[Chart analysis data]
---

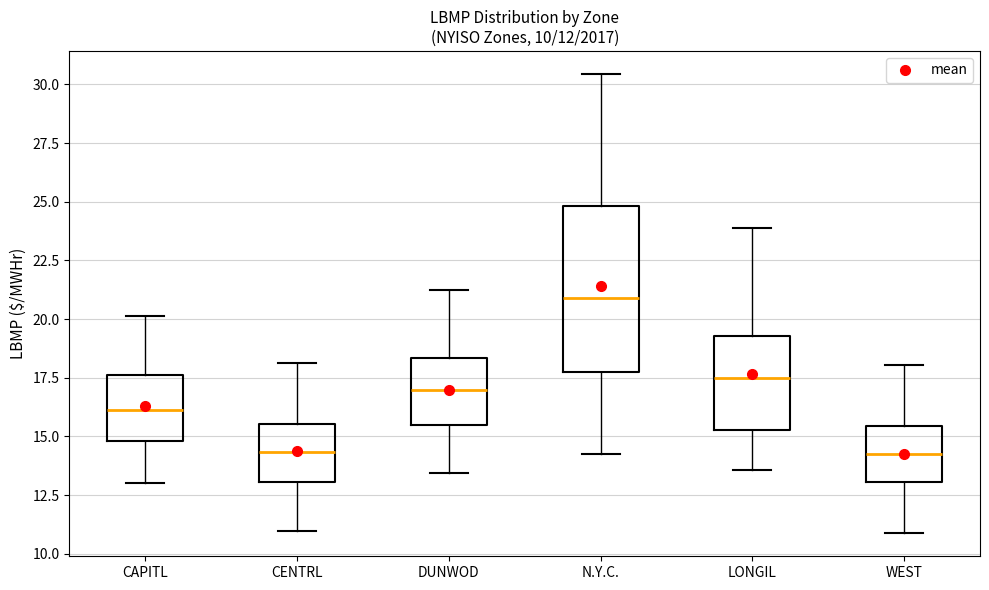

Comparing the boxes themselves (not the whiskers), which one is the tallest?

N.Y.C.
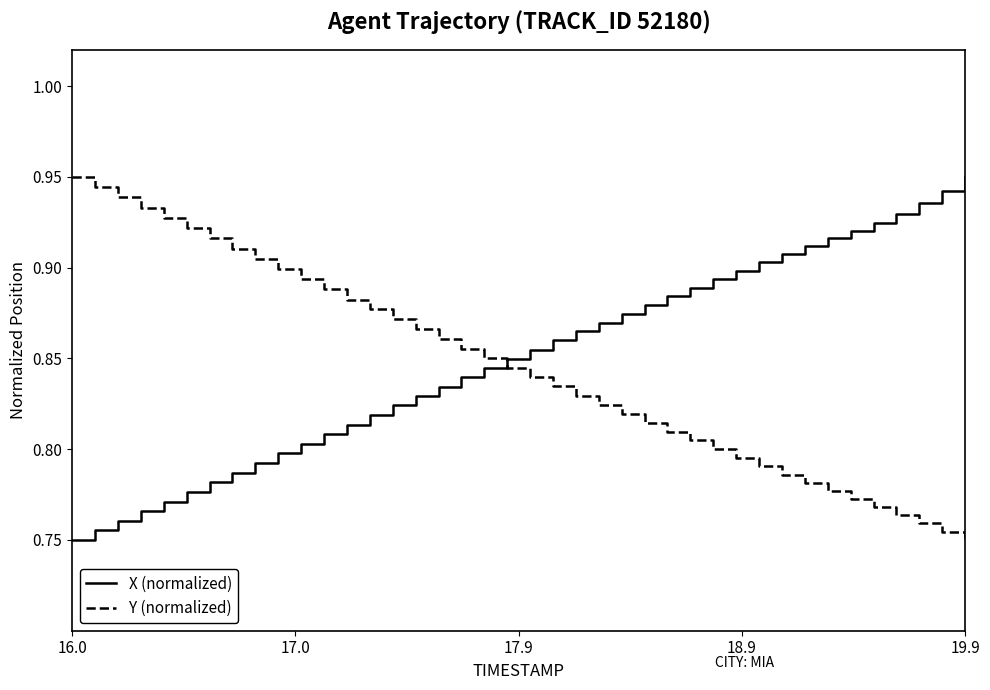

After their last crossing, which series has the higher values: Y (normalized) or X (normalized)?

X (normalized)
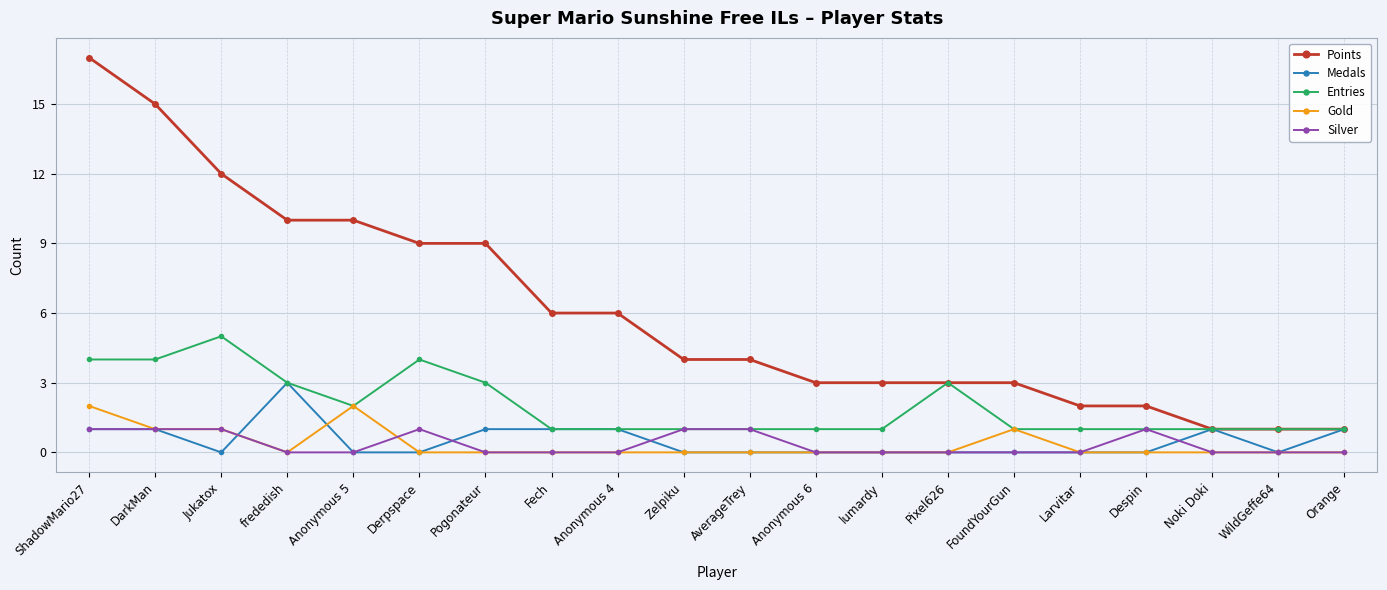

Which series has the largest total across all categories?

Points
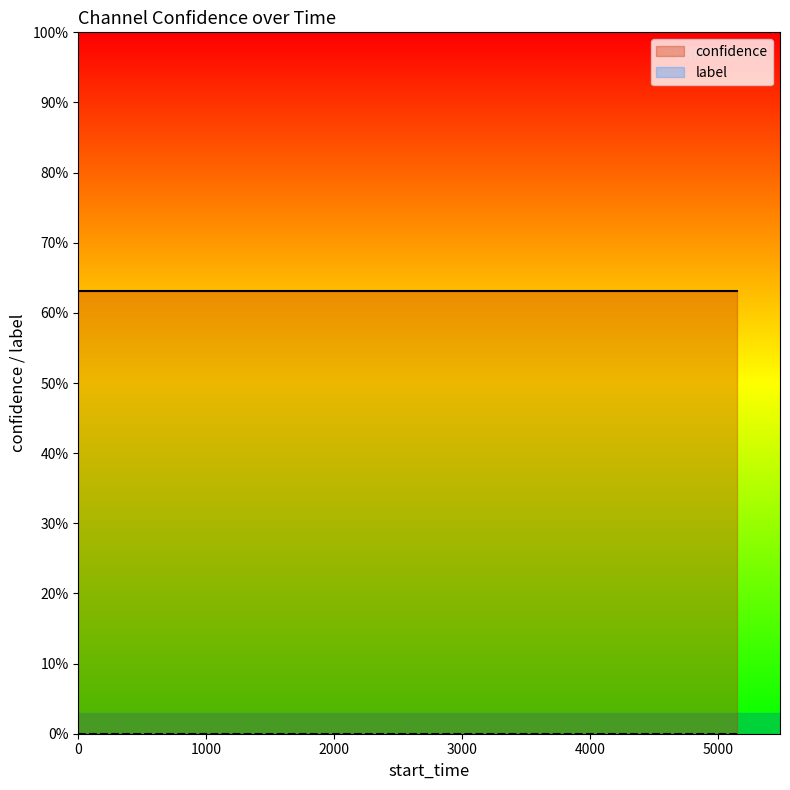

True or false: label and confidence intersect in this chart.

False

---

**Work instructions**
Swap each "series" in the material above for "data set", keeping everything else unchanged, and write it all out again without the pictures.

**Solution for this task**
Comparing the boxes themselves (not the whiskers), which one is the tallest?

N.Y.C.

After their last crossing, which data set has the higher values: Y (normalized) or X (normalized)?

X (normalized)

Which data set has the largest total across all categories?

Points

True or false: label and confidence intersect in this chart.

False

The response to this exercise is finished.